What you return should match every record exactly, with the images removed.

Source texts of formatted documents
----
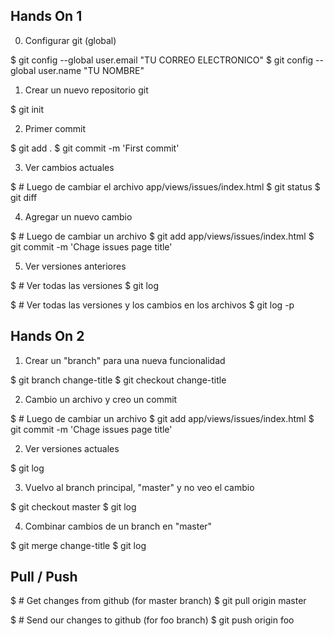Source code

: ## Hands On 1

0. Configurar git (global)

$ git config --global user.email "TU CORREO ELECTRONICO"
$ git config --global user.name "TU NOMBRE"

1. Crear un nuevo repositorio git

$ git init

2. Primer commit

$ git add .
$ git commit -m 'First commit'

3. Ver cambios actuales

$ # Luego de cambiar el archivo app/views/issues/index.html
$ git status
$ git diff

4. Agregar un nuevo cambio

$ # Luego de cambiar un archivo
$ git add app/views/issues/index.html
$ git commit -m 'Chage issues page title'

5. Ver versiones anteriores

$ # Ver todas las versiones
$ git log

$ # Ver todas las versiones y los cambios en los archivos
$ git log -p

## Hands On 2

1. Crear un "branch" para una nueva funcionalidad

$ git branch change-title
$ git checkout change-title

2. Cambio un archivo y creo un commit

$ # Luego de cambiar un archivo
$ git add app/views/issues/index.html
$ git commit -m 'Chage issues page title'

2. Ver versiones actuales

$ git log

3. Vuelvo al branch principal, "master" y no veo el cambio

$ git checkout master
$ git log

4. Combinar cambios de un branch en "master"

$ git merge change-title
$ git log

## Pull / Push

$ # Get changes from github (for master branch)
$ git pull origin master

$ # Send our changes to github (for foo branch)
$ git push origin foo
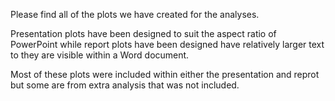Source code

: Please find all of the plots we have created for the analyses. 

Presentation plots have been designed to suit the aspect ratio of PowerPoint while report plots have been designed have relatively larger text to they are visible within a Word document.

Most of these plots were included within either the presentation and reprot but some are from extra analysis that was not included.
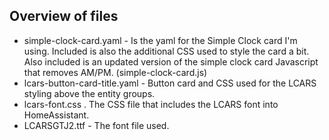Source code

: ## Overview of files
* simple-clock-card.yaml - Is the yaml for the Simple Clock card I'm using. Included is also the additional CSS used to style the card a bit. Also included is an updated version of the simple clock card Javascript that removes AM/PM. (simple-clock-card.js)
* lcars-button-card-title.yaml - Button card and CSS used for the LCARS styling above the entity groups.
* lcars-font.css . The CSS file that includes the LCARS font into HomeAssistant.
* LCARSGTJ2.ttf - The font file used.
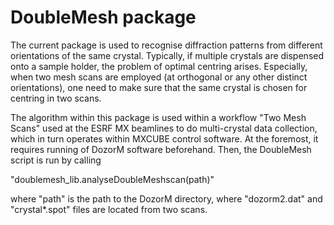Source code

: # DoubleMesh package


The current package is used to recognise diffraction patterns from different orientations of the same crystal. Typically, if multiple crystals are dispensed onto a sample holder, the problem of optimal centring arises. Especially, when two mesh scans are employed (at orthogonal or any other distinct orientations), one need to make sure that the same crystal is chosen for centring in two scans.

The algorithm within this package is used within a workflow "Two Mesh Scans" used at the ESRF MX beamlines to do multi-crystal data collection, which in turn operates within MXCUBE control software. At the foremost, it requires running of DozorM software beforehand. Then, the DoubleMesh script is run by calling

"doublemesh_lib.analyseDoubleMeshscan(path)"

where "path" is the path to the DozorM directory, where "dozorm2.dat" and "crystal*.spot" files are located from two scans.

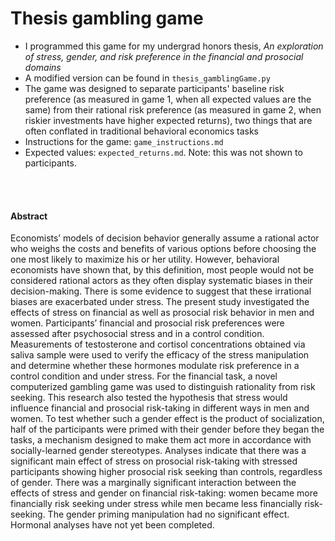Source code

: # Thesis gambling game 

* I programmed this game for my undergrad honors thesis, *An exploration of stress, gender, and risk preference in the financial and prosocial domains*
* A modified version can be found in `thesis_gamblingGame.py`
* The game was designed to separate participants' baseline risk preference (as measured in game 1, when all expected values are the same) from their rational risk preference (as measured in game 2, when riskier investments have higher expected returns), two things that are often conflated in traditional behavioral economics tasks
* Instructions for the game: `game_instructions.md`
* Expected values: `expected_returns.md`. Note: this was not shown to participants.

<br><br>

#### Abstract

Economists’ models of decision behavior generally assume a rational actor who weighs the costs and benefits of various options before choosing the one most likely to maximize his or her utility. However, behavioral economists have shown that, by this definition, most people would not be considered rational actors as they often display systematic biases in their decision-making. There is some evidence to suggest that these irrational biases are exacerbated under stress. The present study investigated the effects of stress on financial as well as prosocial risk behavior in men and women. Participants’ financial and prosocial risk preferences were assessed after psychosocial stress and in a control condition. Measurements of testosterone and cortisol concentrations obtained via saliva sample were used to verify the efficacy of the stress manipulation and determine whether these hormones modulate risk preference in a control condition and under stress. For the financial task, a novel computerized gambling game was used to distinguish rationality from risk seeking. This research also tested the hypothesis that stress would influence financial and prosocial risk-taking in different ways in men and women. To test whether such a gender effect is the product of socialization, half of the participants were primed with their gender before they began the tasks, a mechanism designed to make them act more in accordance with socially-learned gender stereotypes. Analyses indicate that there was a significant main effect of stress on prosocial risk-taking with stressed participants showing higher prosocial risk seeking than controls, regardless of gender. There was a marginally significant interaction between the effects of stress and gender on financial risk-taking: women became more financially risk seeking under stress while men became less financially risk-seeking. The gender priming manipulation had no significant effect. Hormonal analyses have not yet been completed.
----
▶ **Reply**
Source code

: ## Hands On 1

0. Configurar git (global)

$ git config --global user.email "TU CORREO ELECTRONICO"
$ git config --global user.name "TU NOMBRE"

1. Crear un nuevo repositorio git

$ git init

2. Primer commit

$ git add .
$ git commit -m 'First commit'

3. Ver cambios actuales

$ # Luego de cambiar el archivo app/views/issues/index.html
$ git status
$ git diff

4. Agregar un nuevo cambio

$ # Luego de cambiar un archivo
$ git add app/views/issues/index.html
$ git commit -m 'Chage issues page title'

5. Ver versiones anteriores

$ # Ver todas las versiones
$ git log

$ # Ver todas las versiones y los cambios en los archivos
$ git log -p

## Hands On 2

1. Crear un "branch" para una nueva funcionalidad

$ git branch change-title
$ git checkout change-title

2. Cambio un archivo y creo un commit

$ # Luego de cambiar un archivo
$ git add app/views/issues/index.html
$ git commit -m 'Chage issues page title'

2. Ver versiones actuales

$ git log

3. Vuelvo al branch principal, "master" y no veo el cambio

$ git checkout master
$ git log

4. Combinar cambios de un branch en "master"

$ git merge change-title
$ git log

## Pull / Push

$ # Get changes from github (for master branch)
$ git pull origin master

$ # Send our changes to github (for foo branch)
$ git push origin foo
Source code

: Please find all of the plots we have created for the analyses. 

Presentation plots have been designed to suit the aspect ratio of PowerPoint while report plots have been designed have relatively larger text to they are visible within a Word document.

Most of these plots were included within either the presentation and reprot but some are from extra analysis that was not included.
Source code

: ## Overview of files
* simple-clock-card.yaml - Is the yaml for the Simple Clock card I'm using. Included is also the additional CSS used to style the card a bit. Also included is an updated version of the simple clock card Javascript that removes AM/PM. (simple-clock-card.js)
* lcars-button-card-title.yaml - Button card and CSS used for the LCARS styling above the entity groups.
* lcars-font.css . The CSS file that includes the LCARS font into HomeAssistant.
* LCARSGTJ2.ttf - The font file used.
Source code

: # DoubleMesh package


The current package is used to recognise diffraction patterns from different orientations of the same crystal. Typically, if multiple crystals are dispensed onto a sample holder, the problem of optimal centring arises. Especially, when two mesh scans are employed (at orthogonal or any other distinct orientations), one need to make sure that the same crystal is chosen for centring in two scans.

The algorithm within this package is used within a workflow "Two Mesh Scans" used at the ESRF MX beamlines to do multi-crystal data collection, which in turn operates within MXCUBE control software. At the foremost, it requires running of DozorM software beforehand. Then, the DoubleMesh script is run by calling

"doublemesh_lib.analyseDoubleMeshscan(path)"

where "path" is the path to the DozorM directory, where "dozorm2.dat" and "crystal*.spot" files are located from two scans.

Source code

: # Thesis gambling game 

* I programmed this game for my undergrad honors thesis, *An exploration of stress, gender, and risk preference in the financial and prosocial domains*
* A modified version can be found in `thesis_gamblingGame.py`
* The game was designed to separate participants' baseline risk preference (as measured in game 1, when all expected values are the same) from their rational risk preference (as measured in game 2, when riskier investments have higher expected returns), two things that are often conflated in traditional behavioral economics tasks
* Instructions for the game: `game_instructions.md`
* Expected values: `expected_returns.md`. Note: this was not shown to participants.

<br><br>

#### Abstract

Economists’ models of decision behavior generally assume a rational actor who weighs the costs and benefits of various options before choosing the one most likely to maximize his or her utility. However, behavioral economists have shown that, by this definition, most people would not be considered rational actors as they often display systematic biases in their decision-making. There is some evidence to suggest that these irrational biases are exacerbated under stress. The present study investigated the effects of stress on financial as well as prosocial risk behavior in men and women. Participants’ financial and prosocial risk preferences were assessed after psychosocial stress and in a control condition. Measurements of testosterone and cortisol concentrations obtained via saliva sample were used to verify the efficacy of the stress manipulation and determine whether these hormones modulate risk preference in a control condition and under stress. For the financial task, a novel computerized gambling game was used to distinguish rationality from risk seeking. This research also tested the hypothesis that stress would influence financial and prosocial risk-taking in different ways in men and women. To test whether such a gender effect is the product of socialization, half of the participants were primed with their gender before they began the tasks, a mechanism designed to make them act more in accordance with socially-learned gender stereotypes. Analyses indicate that there was a significant main effect of stress on prosocial risk-taking with stressed participants showing higher prosocial risk seeking than controls, regardless of gender. There was a marginally significant interaction between the effects of stress and gender on financial risk-taking: women became more financially risk seeking under stress while men became less financially risk-seeking. The gender priming manipulation had no significant effect. Hormonal analyses have not yet been completed.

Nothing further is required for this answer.